TEXTO PROPORCIONADO
Pero hay hechos y datos que enseguida pueden dar una idea de su relevancia y de por qué en Estados Unidos fue considerado como un héroe (por tres veces fue recibido por una multitud entusiasmada en Nueva York, al regreso de otras tantas hazañas). En primer lugar, un hecho anecdótico pero muy significativo que lo sitúa al nivel de algunos de sus contemporáneos. Cuando Byrd preparaba su objetivo de cruzar el Atlántico en avión y sin escalas, su avión, un Fokker de tres motores llamado América, se estrelló durante un vuelo de prueba el 20 de abril de 1927. Un contratiempo que permitió que dos de sus competidores por cruzar el Atlántico, Charles Lindbergh, pilotando el Spirit of St. Louis, y Clarence Chamberlain, pilotando el Columbia, utilizaran la pista de despegue especialmente diseñada que Byrd había construido en Roosevelt Fiel, Long Island. Desde allí fue desde donde despegó Lindbergh (este nombre les suena más ¿verdad?) el 20 de mayo para aterrizar treinta y tres horas más tarde en París, y convertirse en el primer hombre en realizar esa hazaña.

Y es que Byrd, que vió truncada su carrera naval en la Marina americana por una lesión en el pie, encontró en la aviación el medio para reorientar su vida: «Mi única oportunidad de escapar de una vida sin acción era aprender a volar». Quizá por eso Byrd fue antes aviador que explorador en el sentido tradicional. Aún así, y como muestra de su importancia, una región importante que exploró en su primer viaje a la Antártida recibe el nombre de Tierra de Marie Byrd, precisamente en honor a su mujer.

EXTRACTO DE DATOS
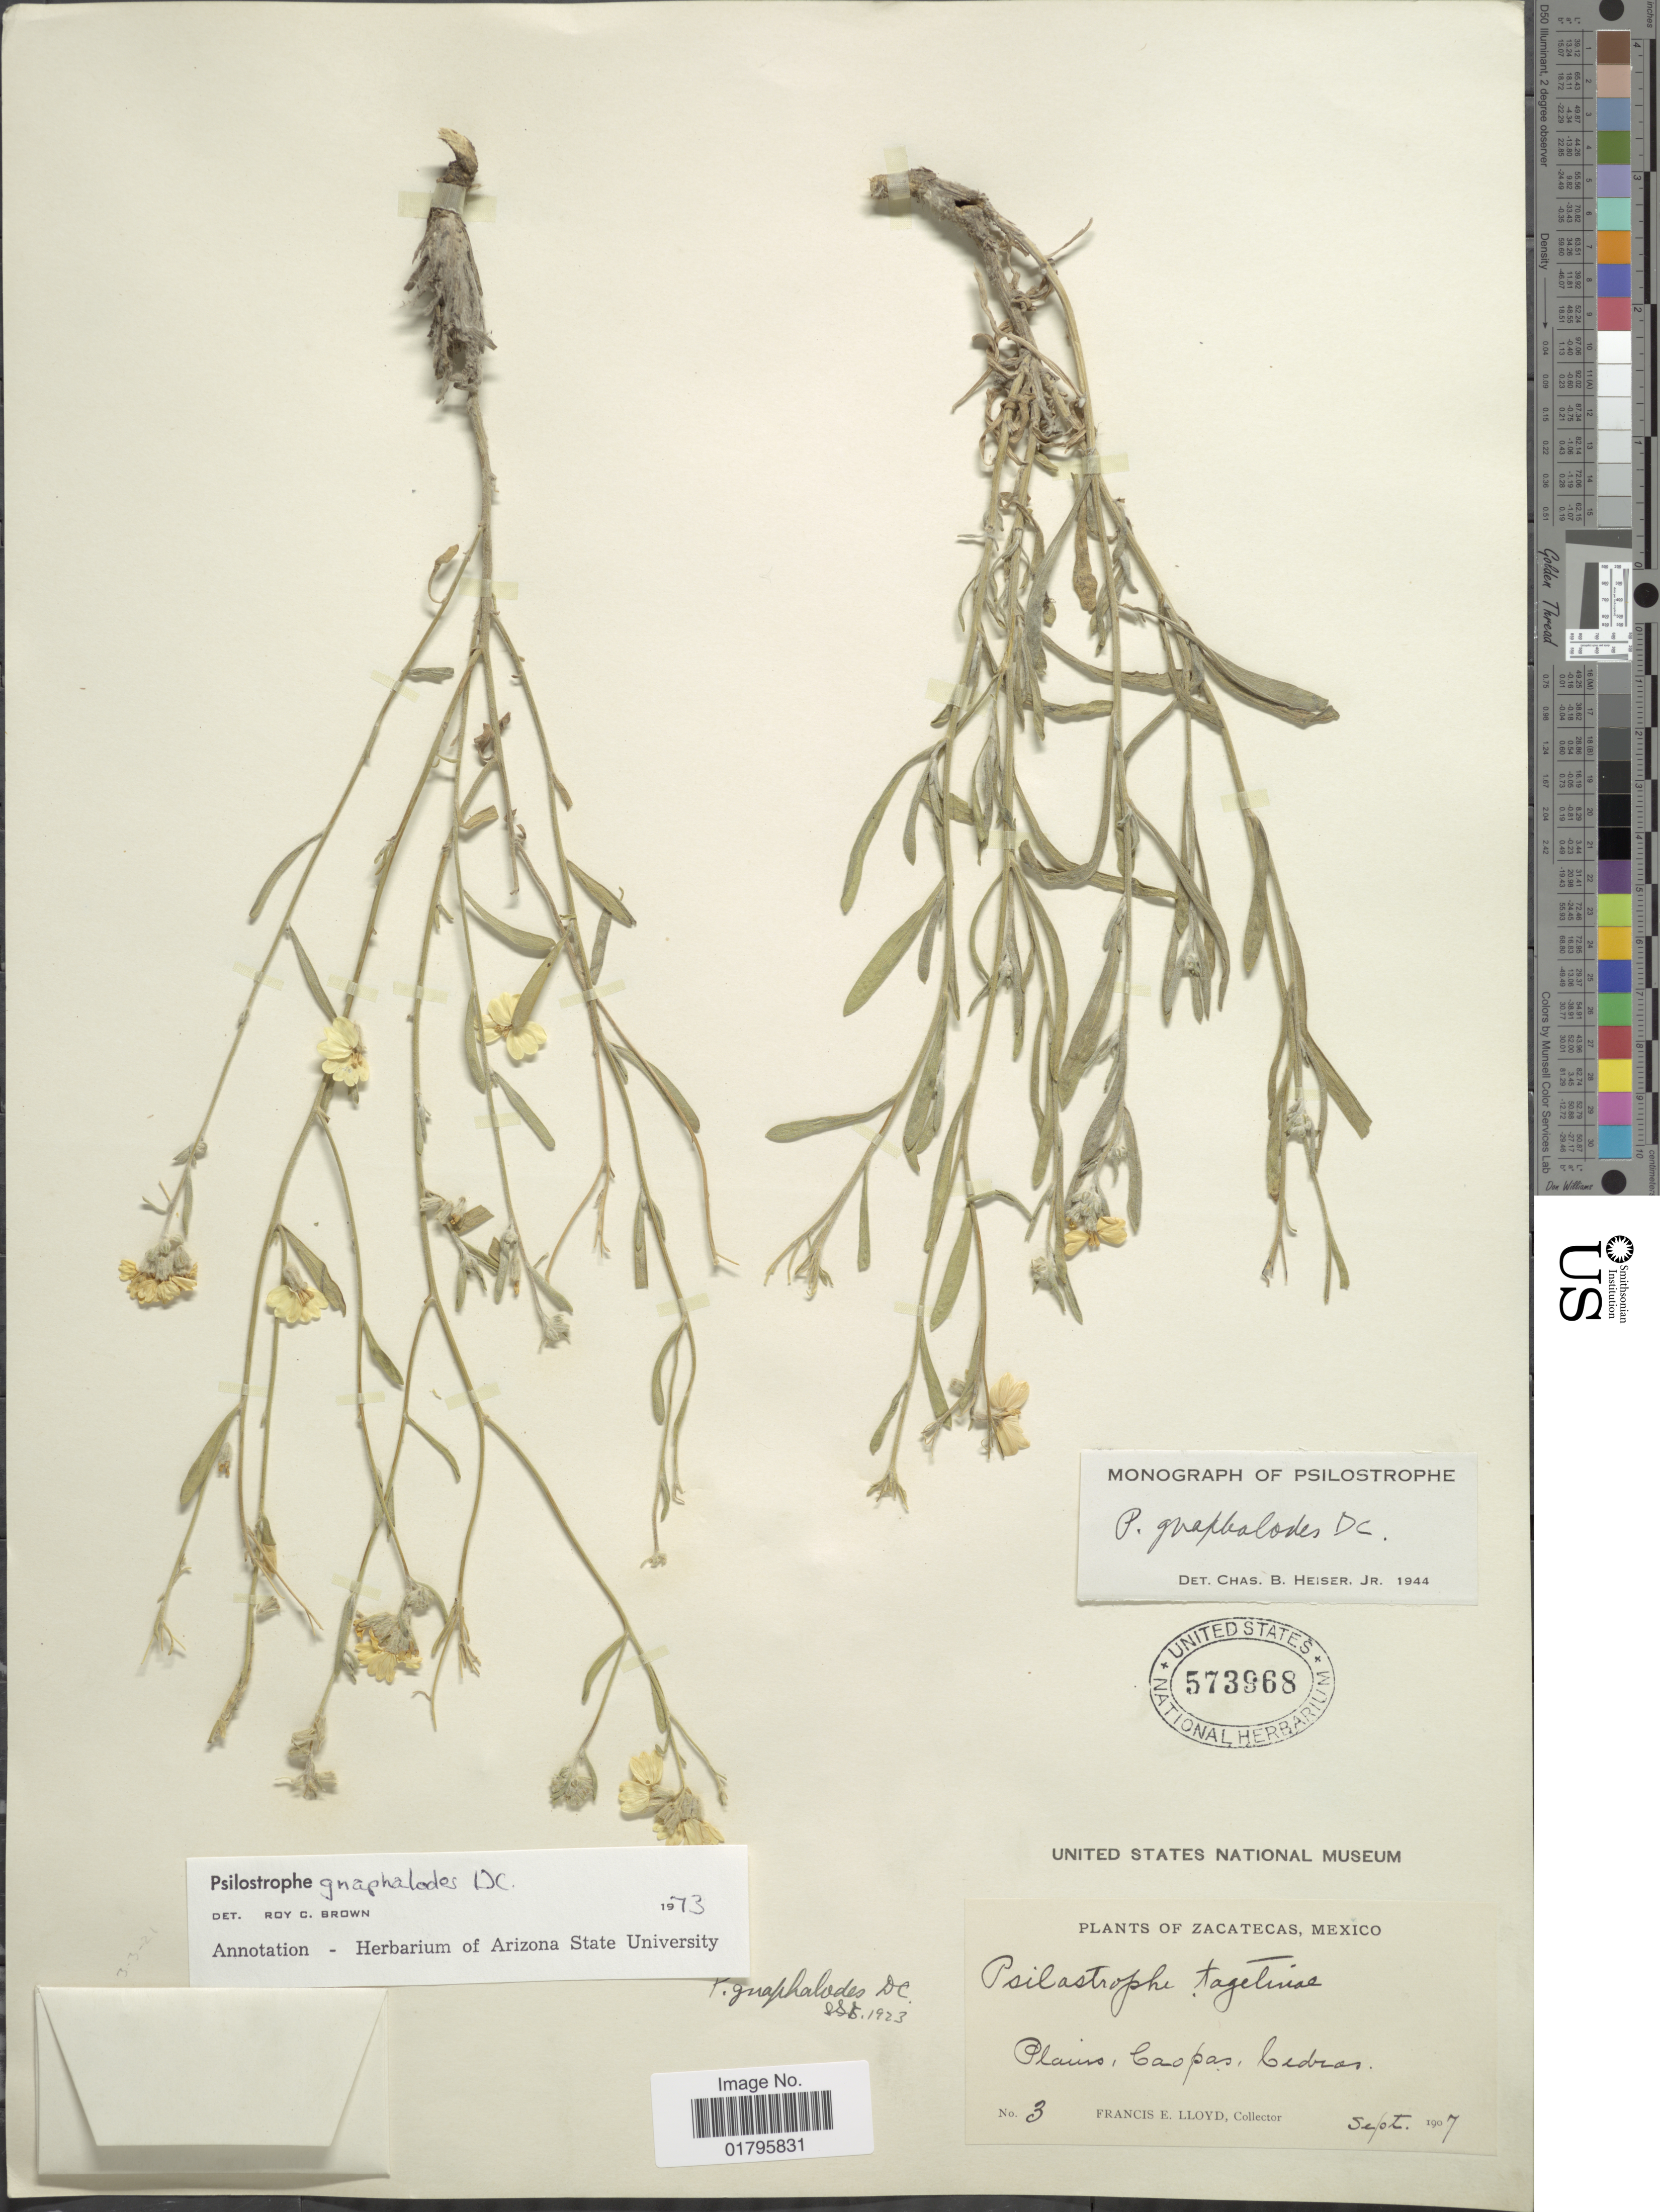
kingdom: Plantae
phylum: Tracheophyta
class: Magnoliopsida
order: Asterales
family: Asteraceae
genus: Psilostrophe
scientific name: Psilostrophe gnaphaloides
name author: DC.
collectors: Lloyd, C. E.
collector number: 3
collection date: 1907-09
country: Mexico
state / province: Zacatecas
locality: Caopas, Cedras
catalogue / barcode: US 573968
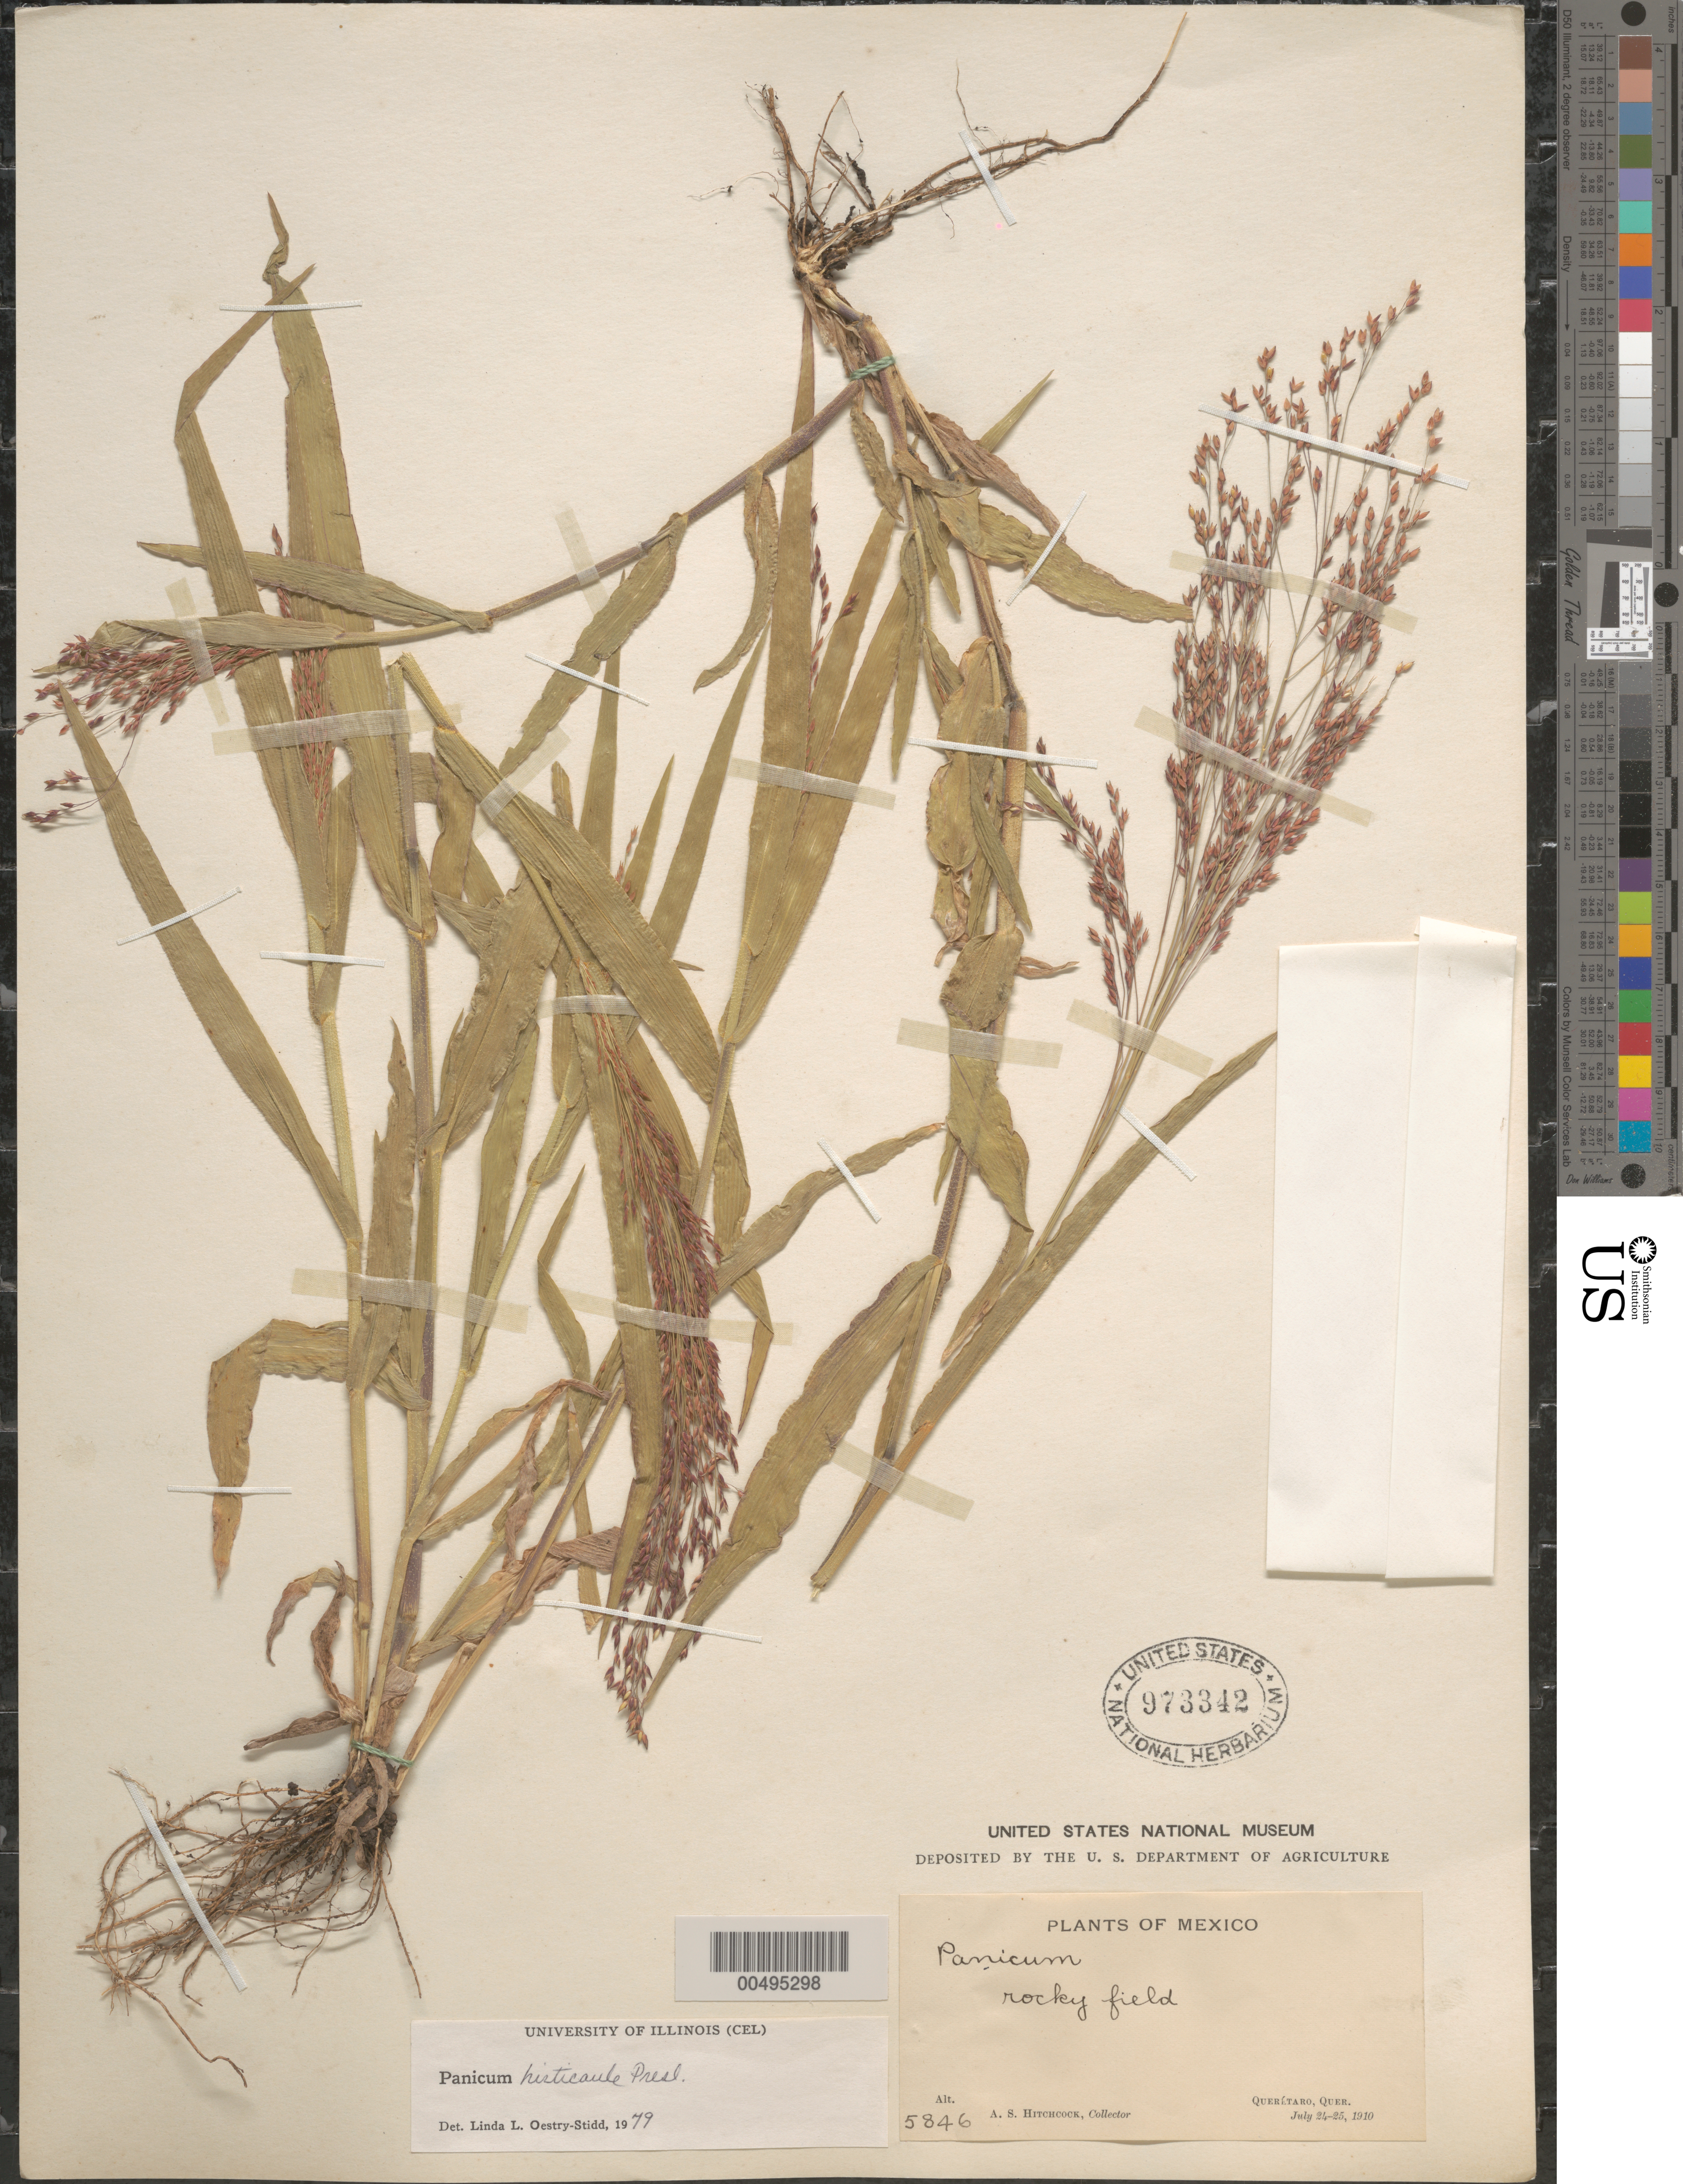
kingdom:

REQUISITOS DE LA TAREA
[A] Reproduce del texto sobre Byrd el fragmento que va desde "Y es que Byrd, que" hasta "a su mujer.".
[B] Responde a estas preguntas según el texto sobre Byrd:
(i) ¿Cómo se llamaba el avión con el que Byrd preparaba su cruce del Atlántico?
(ii) ¿Cuántas horas después de despegar aterrizó Lindbergh en París?
(iii) ¿Qué truncó la carrera naval de Byrd en la Marina americana?

RESULTADOS DEL EJERCICIO
[A]
Y es que Byrd, que vió truncada su carrera naval en la Marina americana por una lesión en el pie, encontró en la aviación el medio para reorientar su vida: «Mi única oportunidad de escapar de una vida sin acción era aprender a volar». Quizá por eso Byrd fue antes aviador que explorador en el sentido tradicional. Aún así, y como muestra de su importancia, una región importante que exploró en su primer viaje a la Antártida recibe el nombre de Tierra de Marie Byrd, precisamente en honor a su mujer.

[B]
(i) América, un Fokker de tres motores.
(ii) Treinta y tres horas.
(iii) Una lesión en el pie.